Contrairement au Canada, où les réfugiés sont surtout soutenus par des familles et des ONG, le gouvernement allemand trie et répartit ses demandeurs d’asile : les petites et grandes villes avec les économies les plus prospères en accueillent le plus. Cette semaine, la chancelière Angela Merkel a invité les 27 autres pays membres de l’Union européenne à imiter son système à l’échelle internationale. La réponse, jusqu’à présent, n’a pas été enthousiaste.
En Allemagne, en revanche, le public et ses politiciens reçoivent la majorité des réfugiés européens avec un calme surprenant, voire un optimisme. Bien que certaines tensions anti-immigrantes sont apparues plus tôt cette année dans les villes de l’ancienne Allemagne de l’Est (où l’on trouve très peu d’immigrants), elles se sont rapidement estompées. Ici, même les défenseurs des réfugiés se disent surpris par l’accueil largement favorable.
« Je suis vraiment étonné de voir à quel point ce pays a changé.
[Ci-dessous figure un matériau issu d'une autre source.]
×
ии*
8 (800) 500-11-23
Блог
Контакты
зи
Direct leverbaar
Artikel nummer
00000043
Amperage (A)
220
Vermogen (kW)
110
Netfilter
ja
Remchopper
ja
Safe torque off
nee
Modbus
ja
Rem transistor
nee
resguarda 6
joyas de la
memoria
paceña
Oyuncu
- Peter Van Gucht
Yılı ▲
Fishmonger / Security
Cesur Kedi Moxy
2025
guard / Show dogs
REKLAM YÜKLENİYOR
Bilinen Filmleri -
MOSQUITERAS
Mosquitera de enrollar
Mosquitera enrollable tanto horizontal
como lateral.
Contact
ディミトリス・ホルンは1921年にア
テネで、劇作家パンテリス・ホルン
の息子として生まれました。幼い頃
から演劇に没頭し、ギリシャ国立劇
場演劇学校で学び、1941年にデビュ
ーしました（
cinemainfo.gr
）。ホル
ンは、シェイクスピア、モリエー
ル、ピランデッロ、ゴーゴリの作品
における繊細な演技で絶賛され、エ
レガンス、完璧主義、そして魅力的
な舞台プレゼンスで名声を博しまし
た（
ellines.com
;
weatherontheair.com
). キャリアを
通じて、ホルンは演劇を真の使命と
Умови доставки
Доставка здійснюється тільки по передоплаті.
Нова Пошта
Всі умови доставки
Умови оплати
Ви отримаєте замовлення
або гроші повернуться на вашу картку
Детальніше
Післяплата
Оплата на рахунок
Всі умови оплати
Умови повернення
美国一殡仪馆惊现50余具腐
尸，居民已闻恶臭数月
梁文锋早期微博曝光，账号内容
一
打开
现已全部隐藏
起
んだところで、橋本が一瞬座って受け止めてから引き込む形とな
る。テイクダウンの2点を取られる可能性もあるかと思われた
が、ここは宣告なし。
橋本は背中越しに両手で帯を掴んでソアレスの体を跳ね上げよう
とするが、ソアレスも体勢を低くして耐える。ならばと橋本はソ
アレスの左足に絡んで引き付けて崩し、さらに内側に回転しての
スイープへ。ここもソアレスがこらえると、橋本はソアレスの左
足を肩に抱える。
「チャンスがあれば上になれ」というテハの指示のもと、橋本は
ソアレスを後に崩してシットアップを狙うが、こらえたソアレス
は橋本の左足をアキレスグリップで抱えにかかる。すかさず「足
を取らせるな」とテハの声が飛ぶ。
Il y a une dizaine d’années, un tel vent aurait suscité de la colère et de la méfiance, mais aujourd’hui je n’entends que de bonnes choses pour les nouveaux réfugiés. Les gens sont vraiment ouverts », dit Zerai Kiros Abraham, un ancien réfugié érythréen qui dirige maintenant le projet Moïse, un organisme de bienfaisance de réfugiés à Francfort.
Olaf Cunitz, le maire adjoint de Francfort responsable de la planification et du logement, dit que les réfugiés sont perçus par beaucoup d’Allemands non pas comme un problème, mais comme une solution. « Ce qui est inhabituel, c’est qu’ici, à Francfort, les gens sont très, très ouverts au sujet des réfugiés », dit-il. « Pour le moment, nous ne sentons aucune résistance, dans aucun quartier, à leur arrivée. Les gens disent : “nous avons besoin de gens, ils ont besoin de notre aide. Nous sommes une ville riche, nous pouvons gérer ça.” »
Cette attitude n’est nulle part plus visible que dans la petite ville rurale de Gelnhausen, à l’est de Francfort, où les responsables espèrent que les 2 500 réfugiés qu’ils accueilleront cette année seront la solution parfaite à leur population active vieillissante et décroissante. Ils veulent en particulier des Syriens, qui ont tendance à être issus de classes moyennes et à avoir les diplômes professionnels et les compétences techniques nécessaires ici.
« Ce qui est positif pour les réfugiés, c’est qu’ils sont ici. Nous n’avons pas à aller dans leurs communautés pour les chercher », dit Susanne Simmler, chef du conseil régional. « Nous connaissons des pénuries de main-d’œuvre et des changements démographiques, alors nous en avons besoin. Une région rurale comme celle-ci n’attire normalement pas les immigrants. »
Le fait que l’Allemagne ait récemment mis un terme à sa politique interdisant aux réfugiés de chercher un emploi a beaucoup aidé. Auparavant, les demandeurs d’asile traînaient dans les lieux publics et les centres commerciaux, tombaient dans la marginalité et donnaient une mauvaise image des immigrants dans leur ensemble, tandis que l’Allemagne était privée d’une main-d’œuvre très recherchée. Maintenant, ils peuvent travailler au bout de trois mois, et les employeurs ainsi que les municipalités font pression sur Berlin pour les laisser travailler encore plus tôt.
Cet optimisme pourrait toutefois être de courte durée : les réfugiés, contrairement aux immigrants, ont de la difficulté à s’installer, car ils n’ont pas les connaissances linguistiques, les économies ou les réseaux nécessaires pour démarrer une entreprise. Ils sont aussi souvent profondément traumatisés. Pour l’instant, la question principale dans tout le pays porte sur leur hébergement. Nombre d’entre eux vivent dans des milliers d’abris en conteneurs proposés par l’État, qui font tache dans le paysage et ont tendance à devenir des quartiers indésirables.
Marion Schmitz-Stadtfeld est une haute fonctionnaire de la grande société de logement social NH. Elle veut construire des centaines de milliers de modules d’habitation préfabriqués en bois « NH Homies ». Ces modules isolés et écoénergétiques comprendraient deux étages et pourraient être réutilisés comme cadres pour des logements d’étudiants ou même des copropriétés. (Les officiels s’attendent à ce qu’au moins deux tiers des réfugiés rentrent chez eux une fois que la guerre en Syrie s’apaisera.) Ces modules seront intégrés dans des quartiers résidentiels.
« Ce n’est pas seulement une question d’hébergement ou d’un endroit où vivre », dit-elle. « Il faut aussi développer une culture d’accueil. » Et pour l’instant, c’est ce qui semble se passer.